* start PAGE *

In the past few years, mahi have been making a nightly showing on late August trips, and anglers fishing bucktails have caught 2- to 5-pound “chicken” dolphin. Some mahi up to 14 pounds have also been taken on the chunk. I hit a trip on the Norma K III on an August trip and a friend hooked into a 125-pound-class mako shark that was battled for a good two minutes before it broke free with some aerial antics. There’s also the possibility that summer speedsters such as false albacore, bonito and Spanish mackerel will come up and into the slick once it’s established. Always bring proper metals, bucktails, plastics and smaller hooks to target the occasional summer visitors so that you can add some tasty fillets to the cooler.

* end PAGE *
* start PROVIDED RECORDS *

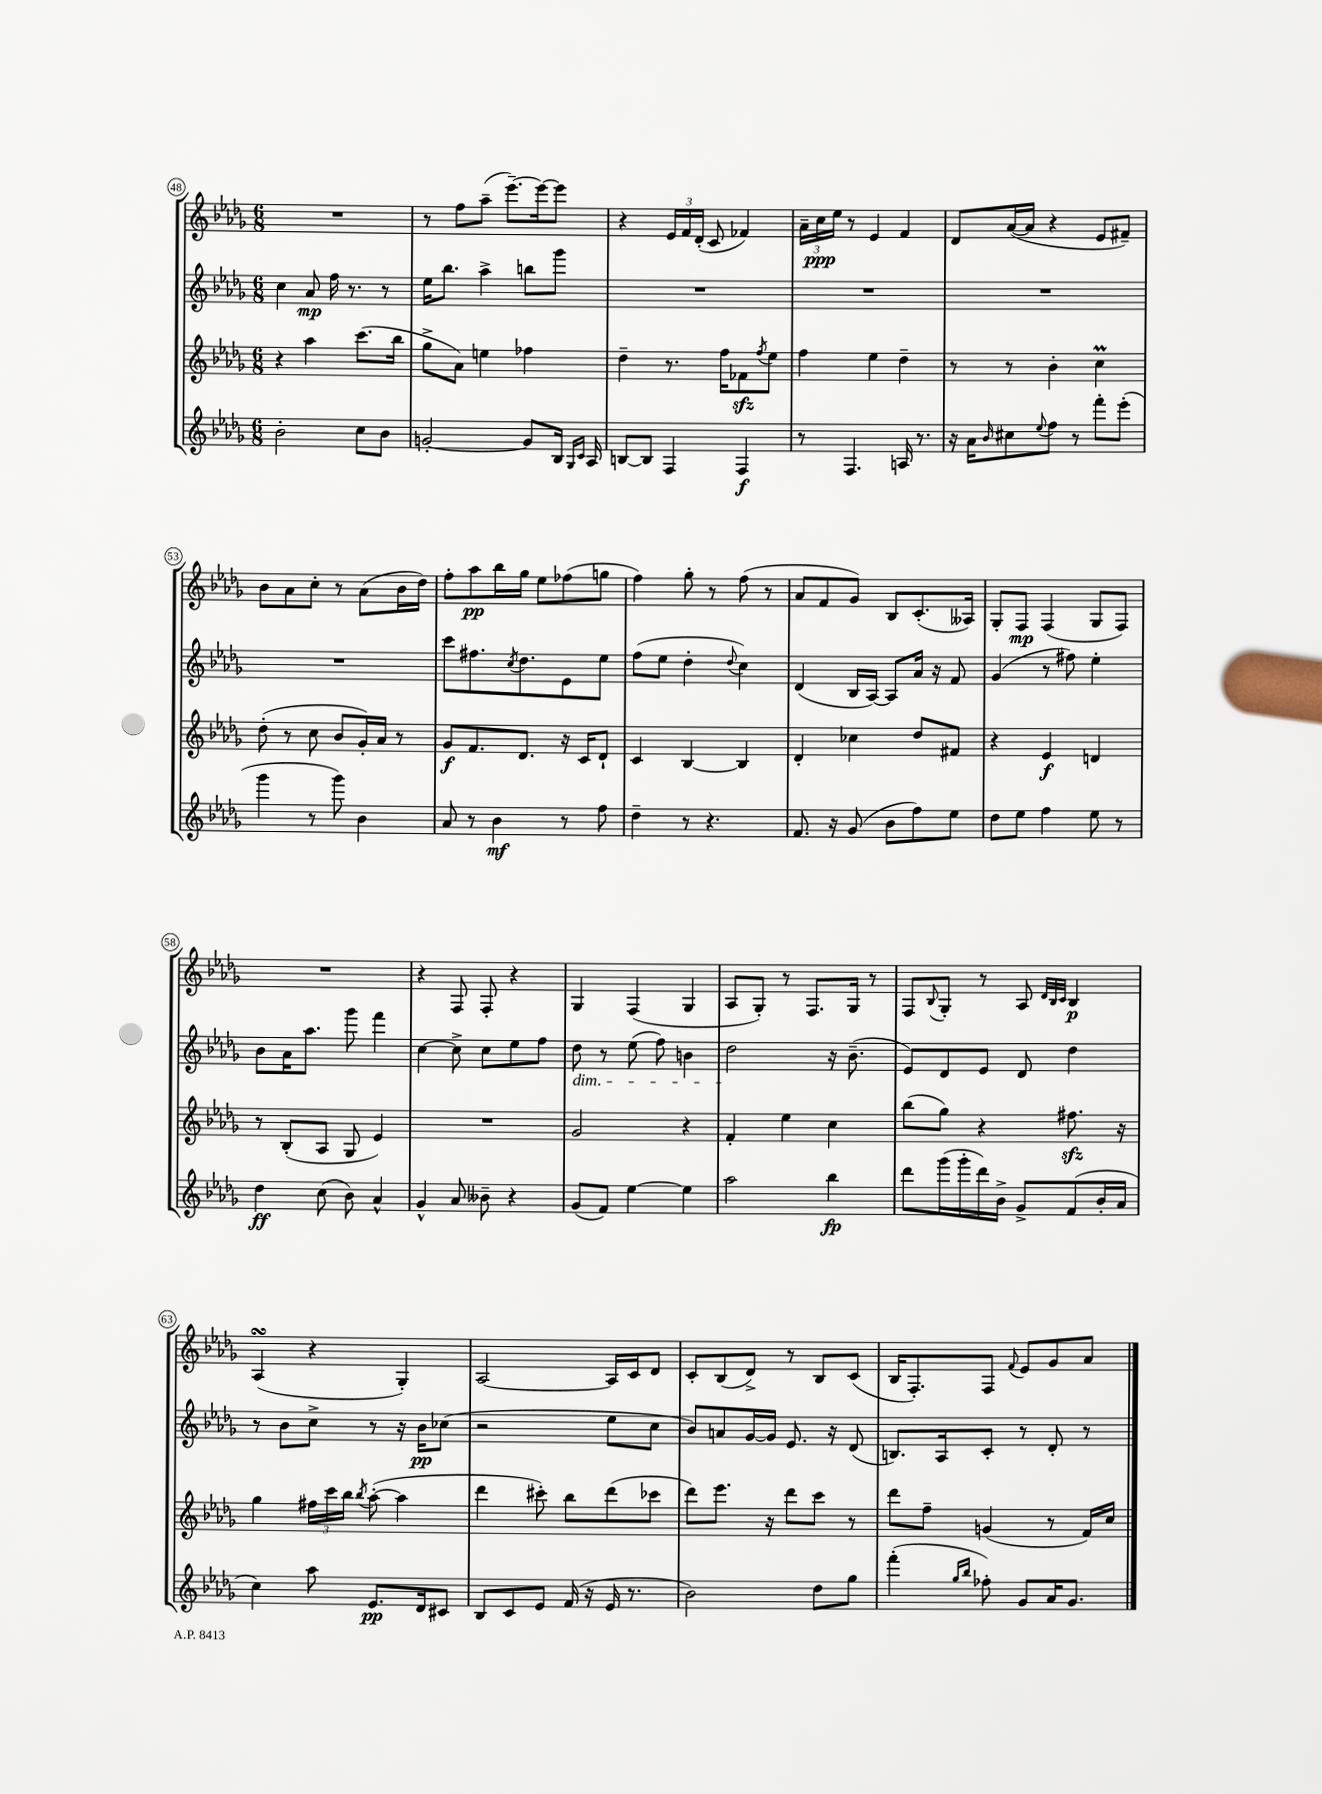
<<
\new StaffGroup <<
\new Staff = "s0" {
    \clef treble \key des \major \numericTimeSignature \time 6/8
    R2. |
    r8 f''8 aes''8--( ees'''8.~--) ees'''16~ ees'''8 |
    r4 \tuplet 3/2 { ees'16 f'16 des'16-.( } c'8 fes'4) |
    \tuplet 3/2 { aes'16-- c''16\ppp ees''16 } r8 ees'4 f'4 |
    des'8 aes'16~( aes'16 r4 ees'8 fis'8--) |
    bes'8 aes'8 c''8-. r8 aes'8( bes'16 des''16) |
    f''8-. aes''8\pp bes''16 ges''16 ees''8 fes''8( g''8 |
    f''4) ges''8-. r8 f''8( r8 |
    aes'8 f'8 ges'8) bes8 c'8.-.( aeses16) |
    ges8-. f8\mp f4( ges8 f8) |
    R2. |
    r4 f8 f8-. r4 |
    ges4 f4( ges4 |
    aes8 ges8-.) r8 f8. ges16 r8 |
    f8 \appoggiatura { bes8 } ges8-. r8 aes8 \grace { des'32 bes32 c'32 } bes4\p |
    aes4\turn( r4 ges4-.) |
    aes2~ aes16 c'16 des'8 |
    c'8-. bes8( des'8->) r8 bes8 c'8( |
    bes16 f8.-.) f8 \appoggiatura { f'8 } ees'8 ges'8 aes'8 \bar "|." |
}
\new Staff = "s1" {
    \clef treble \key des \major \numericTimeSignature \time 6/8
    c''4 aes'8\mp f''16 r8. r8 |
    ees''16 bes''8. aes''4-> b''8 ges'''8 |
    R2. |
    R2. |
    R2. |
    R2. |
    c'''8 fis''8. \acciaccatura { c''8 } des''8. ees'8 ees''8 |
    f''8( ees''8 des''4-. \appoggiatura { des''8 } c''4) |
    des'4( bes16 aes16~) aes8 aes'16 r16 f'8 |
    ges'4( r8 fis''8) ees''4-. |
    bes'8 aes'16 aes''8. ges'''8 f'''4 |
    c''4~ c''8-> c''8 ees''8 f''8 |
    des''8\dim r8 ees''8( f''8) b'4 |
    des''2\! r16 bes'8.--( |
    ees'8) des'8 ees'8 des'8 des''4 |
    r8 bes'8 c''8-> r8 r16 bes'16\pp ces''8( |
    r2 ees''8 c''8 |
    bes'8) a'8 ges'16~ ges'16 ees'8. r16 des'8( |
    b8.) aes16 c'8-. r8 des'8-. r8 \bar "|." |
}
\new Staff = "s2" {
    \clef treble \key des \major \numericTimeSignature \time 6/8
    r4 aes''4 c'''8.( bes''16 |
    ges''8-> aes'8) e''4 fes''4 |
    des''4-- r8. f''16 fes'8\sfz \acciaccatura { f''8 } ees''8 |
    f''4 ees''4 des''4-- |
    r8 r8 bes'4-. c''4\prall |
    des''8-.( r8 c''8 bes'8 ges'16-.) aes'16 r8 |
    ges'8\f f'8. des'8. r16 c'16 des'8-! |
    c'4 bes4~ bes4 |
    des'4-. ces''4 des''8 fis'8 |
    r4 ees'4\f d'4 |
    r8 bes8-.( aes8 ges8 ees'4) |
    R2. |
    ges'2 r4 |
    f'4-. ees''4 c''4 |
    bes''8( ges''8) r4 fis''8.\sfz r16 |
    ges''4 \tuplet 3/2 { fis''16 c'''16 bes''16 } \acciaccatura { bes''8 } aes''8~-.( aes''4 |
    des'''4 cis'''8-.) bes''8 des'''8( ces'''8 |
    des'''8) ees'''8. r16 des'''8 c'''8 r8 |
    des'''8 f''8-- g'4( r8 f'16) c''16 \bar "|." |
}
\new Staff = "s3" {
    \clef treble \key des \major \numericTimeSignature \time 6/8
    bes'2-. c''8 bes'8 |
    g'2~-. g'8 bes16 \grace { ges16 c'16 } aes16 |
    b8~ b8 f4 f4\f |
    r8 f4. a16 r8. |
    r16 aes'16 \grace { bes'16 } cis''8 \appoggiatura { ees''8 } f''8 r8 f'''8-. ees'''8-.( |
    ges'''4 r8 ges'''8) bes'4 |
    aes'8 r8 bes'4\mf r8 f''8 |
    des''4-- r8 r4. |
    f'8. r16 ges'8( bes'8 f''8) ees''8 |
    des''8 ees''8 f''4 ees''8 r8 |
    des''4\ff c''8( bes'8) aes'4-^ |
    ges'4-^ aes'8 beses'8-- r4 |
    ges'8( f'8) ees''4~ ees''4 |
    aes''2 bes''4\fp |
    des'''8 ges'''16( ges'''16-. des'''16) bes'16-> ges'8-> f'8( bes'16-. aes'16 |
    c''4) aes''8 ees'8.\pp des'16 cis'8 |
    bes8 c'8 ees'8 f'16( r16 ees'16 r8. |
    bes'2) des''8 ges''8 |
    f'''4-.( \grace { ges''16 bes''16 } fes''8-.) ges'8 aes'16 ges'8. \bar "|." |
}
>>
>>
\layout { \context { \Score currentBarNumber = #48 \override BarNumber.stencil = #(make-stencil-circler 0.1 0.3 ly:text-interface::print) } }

* end PROVIDED RECORDS *

GIVEN TASK: Take the fishing text starting with "In the past" and going on through "to the cooler.", and write that stretch out again with "jigs" substituted for "bucktails". The data come from a source separate from the fishing text.

SOLUTION TO THIS PROBLEM:
In the past few years, mahi have been making a nightly showing on late August trips, and anglers fishing jigs have caught 2- to 5-pound “chicken” dolphin. Some mahi up to 14 pounds have also been taken on the chunk. I hit a trip on the Norma K III on an August trip and a friend hooked into a 125-pound-class mako shark that was battled for a good two minutes before it broke free with some aerial antics. There’s also the possibility that summer speedsters such as false albacore, bonito and Spanish mackerel will come up and into the slick once it’s established. Always bring proper metals, jigs, plastics and smaller hooks to target the occasional summer visitors so that you can add some tasty fillets to the cooler.